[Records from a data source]
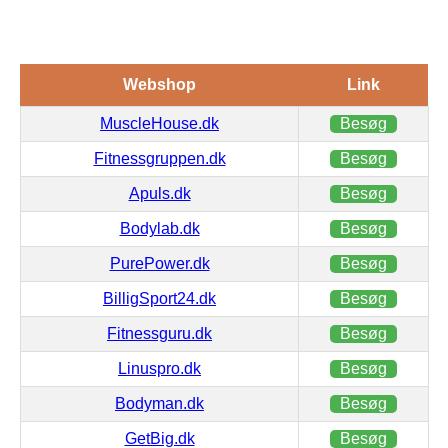
Webshop
Link
MuscleHouse.dk
Besøg
Fitnessgruppen.dk
Besøg
Apuls.dk
Besøg
Bodylab.dk
Besøg
PurePower.dk
Besøg
BilligSport24.dk
Besøg
Fitnessguru.dk
Besøg
Linuspro.dk
Besøg
Bodyman.dk
Besøg
GetBig.dk
Besøg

• **Instruction**
All lines from the one with "Linuspro.dk" to the end of the entries above are to be written out exactly, the first and last included.

• **Reply**
Linuspro.dk
Besøg
Bodyman.dk
Besøg
GetBig.dk
Besøg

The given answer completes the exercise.